Being struck by lightning.

OLIVE

Please stop.

But… she hoped she wouldn’t actually stop. Ever.

STELLA

Are you working on Tuesday?

OLIVE

No.

STELLA

Come fly with me.

Pressing the phone to her chest, Olive swiveled in her chair. After a barely audible chortle came from behind her, Olive turned. Joni was silent, but her facial expression dripped amusement.

“What?” Olive barked.

“Nothing.” Joni hunched over her computer again, muttering something that included the words phone cuddling and Derek’s gonna die.

OLIVE

Is it possible to hear that question NOT in a Frank Sinatra voice?

STELLA

STELLA

You passed the test. Now come on. I’ll make it worth your while.

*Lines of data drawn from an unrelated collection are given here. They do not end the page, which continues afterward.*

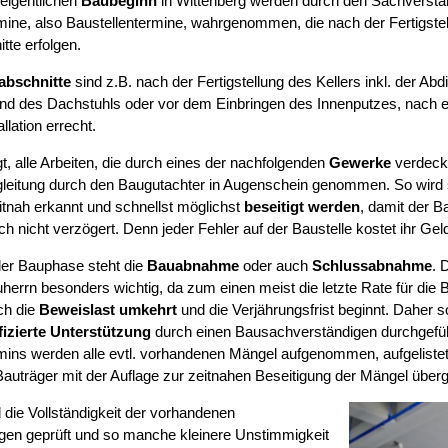
eigentlichen
Baubeginn
in Wittenberg werden durch den Sachverstä
mine, also Baustellentermine, wahrgenommen, die nach der Fertigstel
tte erfolgen.
abschnitte
sind z.B. nach der Fertigstellung des Kellers inkl. der Abd
d des Dachstuhls oder vor dem Einbringen des Innenputzes, nach erf
llation errecht.
t, alle Arbeiten, die durch eines der nachfolgenden
Gewerke
verdeckt
leitung durch den Baugutachter in Augenschein genommen. So wird si
tnah erkannt und schnellst möglichst
beseitigt werden
, damit der B
ch nicht verzögert. Denn jeder Fehler auf der Baustelle kostet ihr Gel
er Bauphase steht die
Bauabnahme
oder auch
Schlussabnahme
. 
herrn besonders wichtig, da zum einen meist die letzte Rate für die B
ch die
Beweislast umkehrt
und die Verjährungsfrist beginnt. Daher s
fizierte Unterstützung
durch einen Bausachverständigen durchgefüh
mins werden alle evtl. vorhandenen Mängel aufgenommen, aufgelist
auträger mit der Auflage zur zeitnahen Beseitigung der Mängel über
 die Vollständigkeit der vorhandenen
gen geprüft und so manche kleinere Unstimmigkeit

Olive’s eyes widened as she considered whether another kiss from Stella would be enough of an incentive to get her phobia-riddled ass on a tiny, scary death plane. The fact she was considering it probably meant she liked this woman far more than was reasonable given she’d known her less than a week. Derek was right, the stupid asshole.

Her phone buzzed, and she swiped to answer before realizing that it was not Stella.

“Hello, is this Olive Murphy? This is Joe Roberts from NBC Four.”

“Oh, hi.” Something tightened in her chest.

“Are you still interested in coming down to do an interview about what happened on the plane last week?”

“Yeah, so, I had a quick question. I—uh, I met the pilot… Well, actually she drove me down to Disney World afterward, and now we’re dating, and she’s my g-girlfriend.” At some point, Olive would need to stop stammering over the word. “Is there any way she could come too? She was there after all.”

“You fell in love with the pilot of the plane you were on when you saved Mickey Mouse’s life?”

“Um. Yes? But he’s not actually Mickey Mou—”

“Can I call you back?”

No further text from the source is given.